The operational fallout proved immediate. Blu-Smart suspended booking services across Delhi-NCR, Bengaluru and Mumbai in April 2025, leaving users stranded and triggering a wave of complaints about booking cancellations and difficulty obtaining refunds for pre-loaded Blu Wallet balances. The company sent emails to customers stating it had decided to temporarily close bookings on the app without giving reasons. Users encountered messages stating no slots available when attempting to book rides from key locations including Delhi Airport and parts of Gurgaon.

The service disruption came as Blu-Smart transitioned its fleet to Uber's platform, marking a strategic shift away from direct ride-hailing operations. The company previously facilitated 25,000 to 30,000 daily rides at peak operations, but had already cut volumes in half before the latest suspensions took effect. The integration of its electric vehicle fleet into Uber's network appears to be a survival strategy amid ongoing scrutiny and financial instability, though the full extent of the transition remains unclear.
Until recently, Blu-Smart positioned itself as a moral alternative to Ola and Uber, ticking every green future box including government incentives, ESG investor backing and sustainability press coverage. The company was not just competing on price and convenience but offering an environmentally conscious choice backed by comprehensive charging infrastructure. The collapse casts doubt over governance practices and whether investor funds moved between Gensol and Blu-Smart in ways that were not fully disclosed.

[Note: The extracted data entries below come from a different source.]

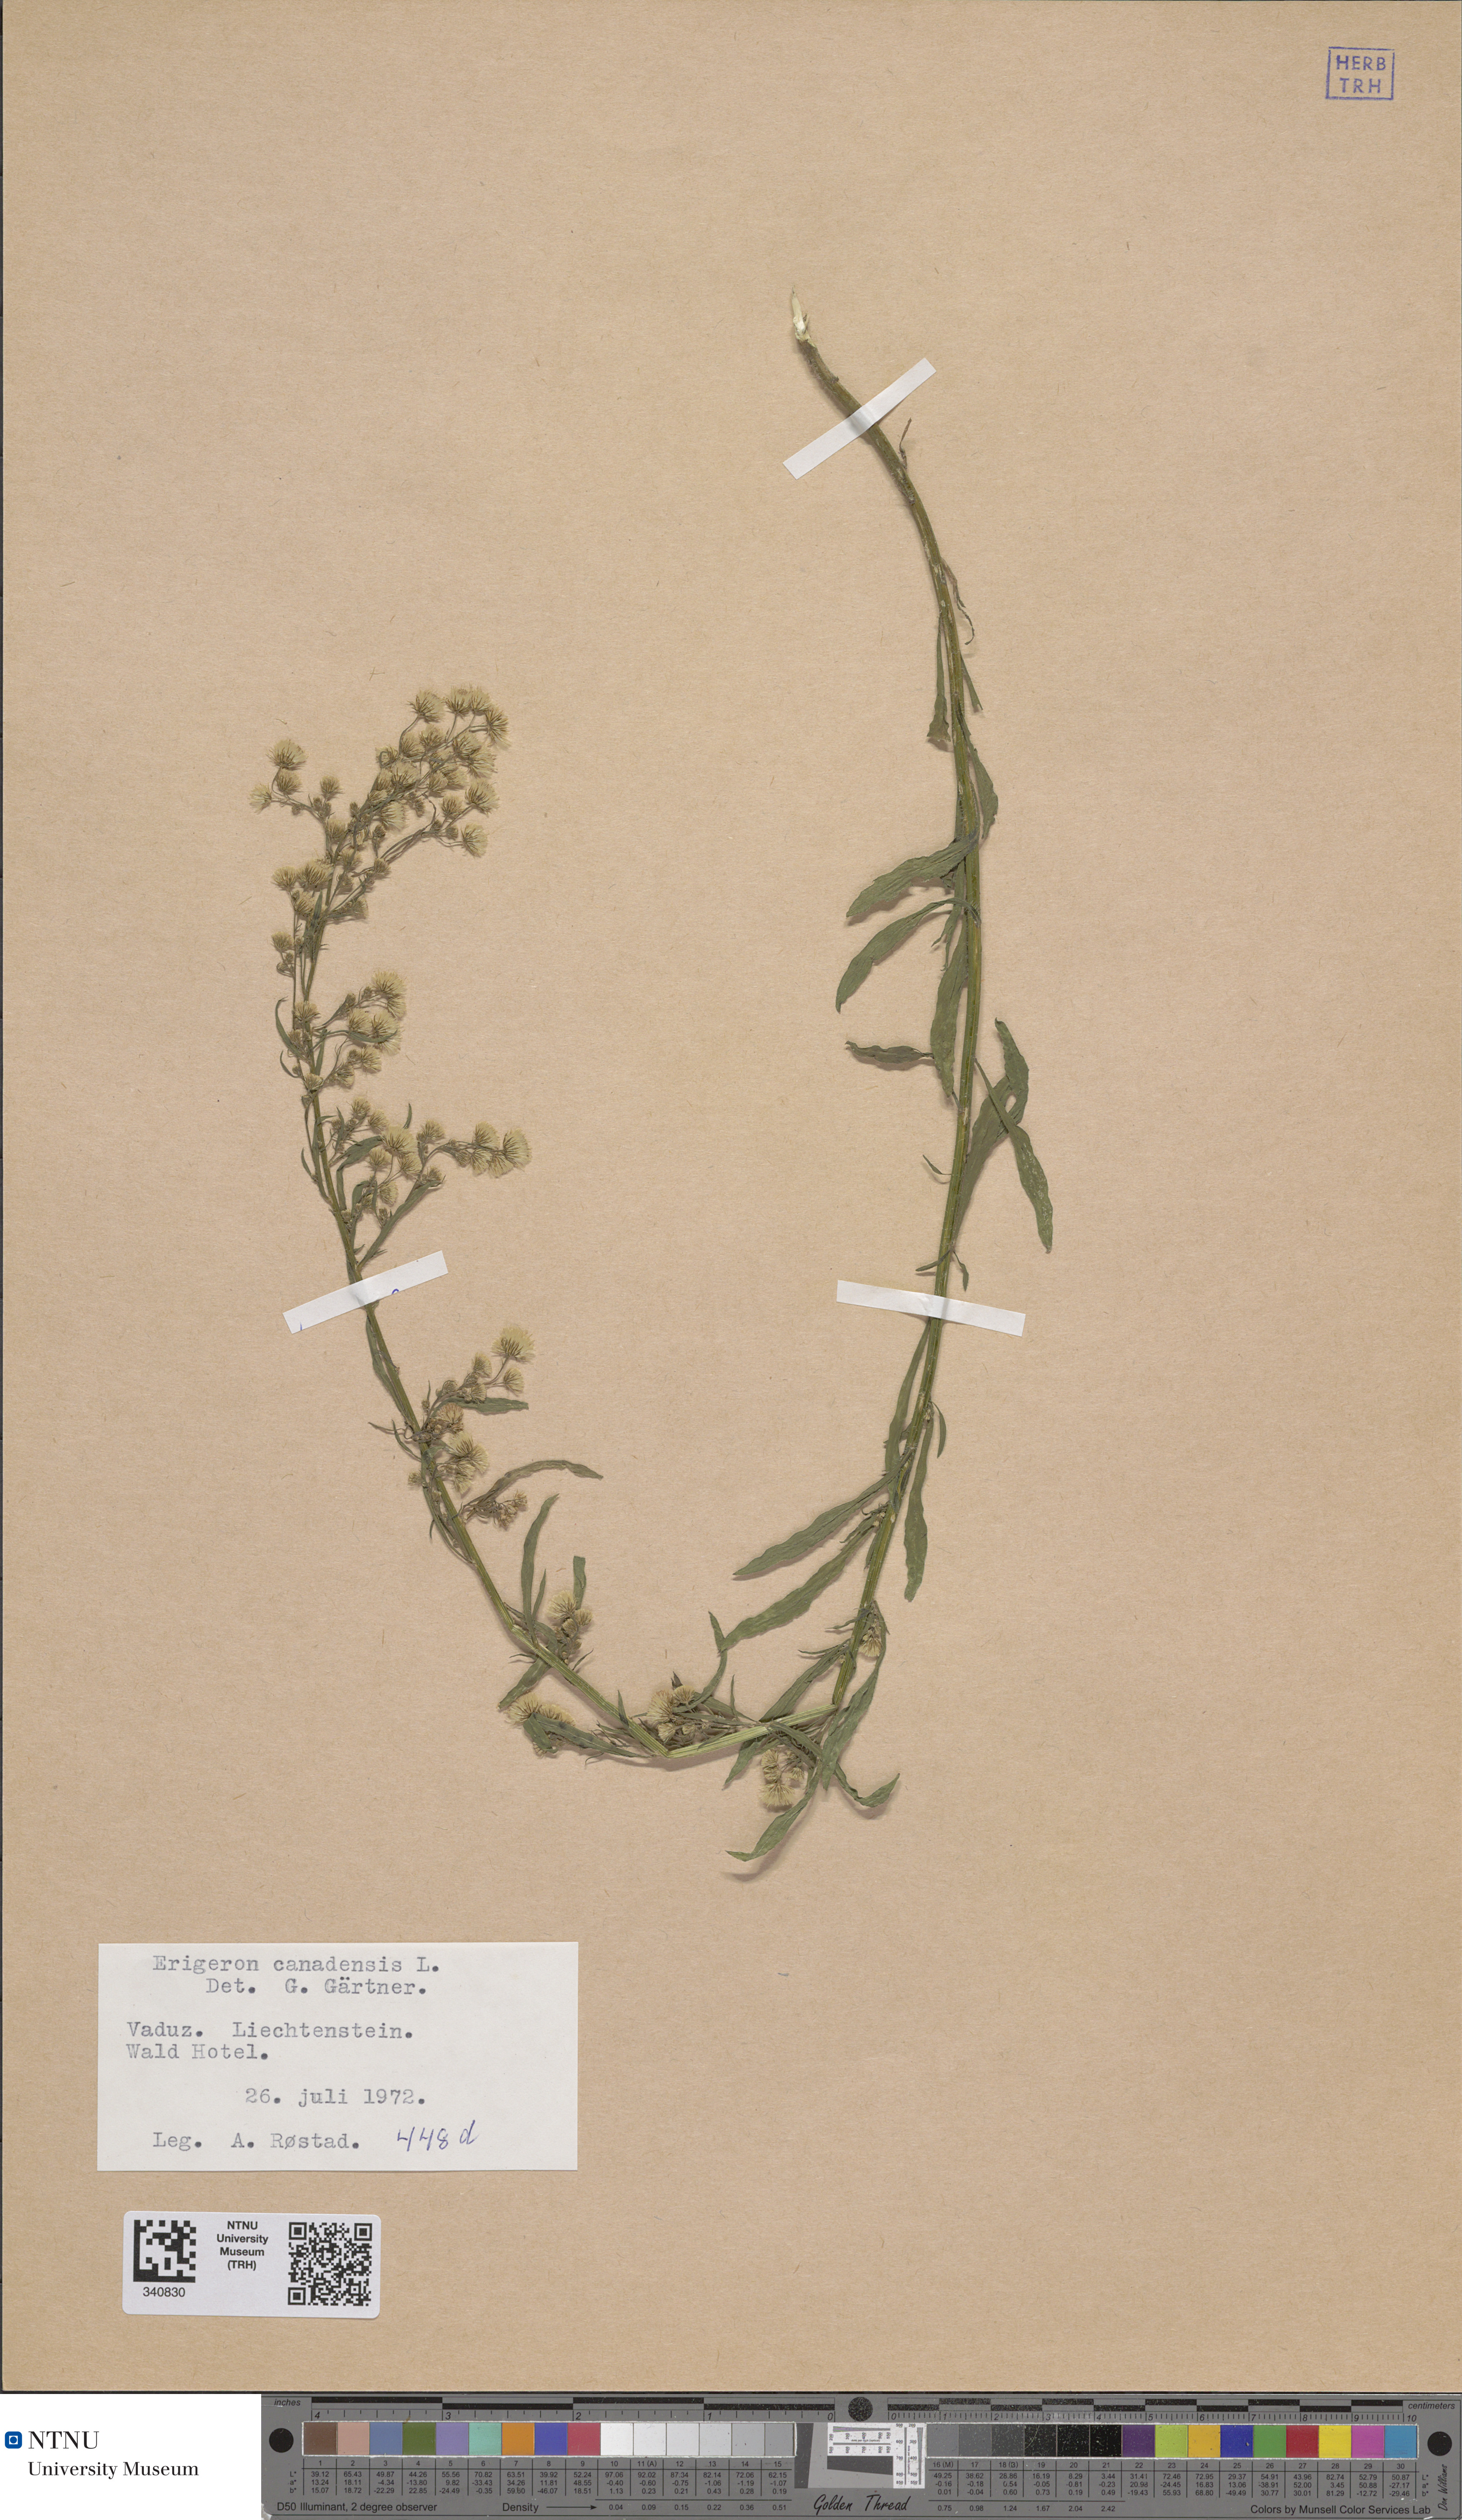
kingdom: Plantae
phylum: Tracheophyta
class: Magnoliopsida
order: Asterales
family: Asteraceae
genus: Erigeron
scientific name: Erigeron canadensis
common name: Canadian fleabane
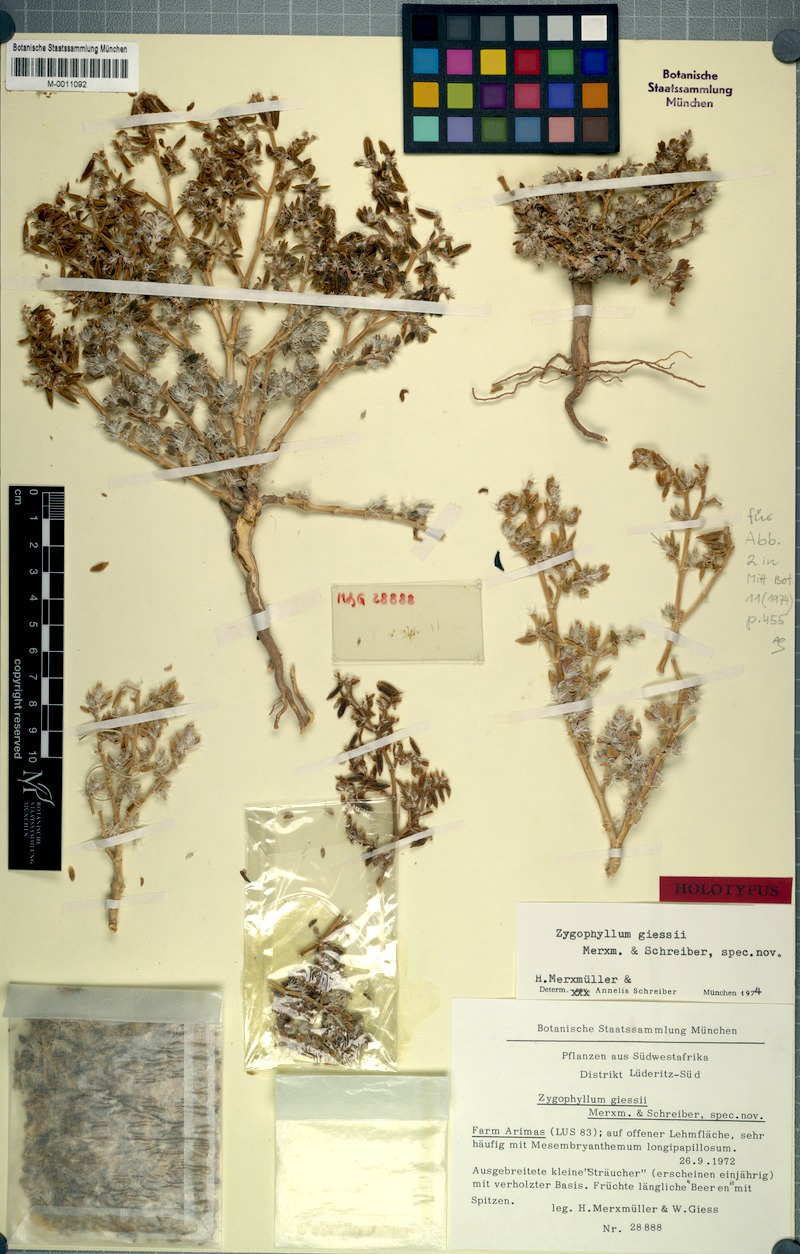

The insolvency admission means Pawan Kumar Goyal takes full charge of Blu-Smart Mobility Tech's assets and documents whilst the resolution process unfolds. The interim resolution professional will prepare an information memorandum and invite resolution plans from potential buyers or restructuring proposals from financial investors. The process typically runs 180 days with possible extension to 270 days, after which the company either emerges under new ownership, accepts a revival plan, or proceeds to liquidation if no viable resolution materialises.
Creditors will form a committee to evaluate proposals and vote on the resolution plan that maximises asset value whilst providing the fairest treatment across stakeholder classes. Operational creditors like Lepton Software participate in the process but lack voting rights, which are reserved for financial creditors holding secured debt. The hierarchy under insolvency law prioritises financial creditors over operational vendors, potentially leaving suppliers like Lepton facing substantial haircuts even if a resolution succeeds.
The NCLT's decision reinforces that defaulters cannot take shelter under vague grounds of temporary financial difficulties or minor technical defaults that were later fixed, according to legal experts. The tribunal found sufficient evidence of operational debt and continued service usage to justify admitting the petition despite Blu-Smart's objections about contract expiry dates. The ruling underscores that acknowledgement of liability through communications can establish debt even when formal invoicing procedures remain disputed.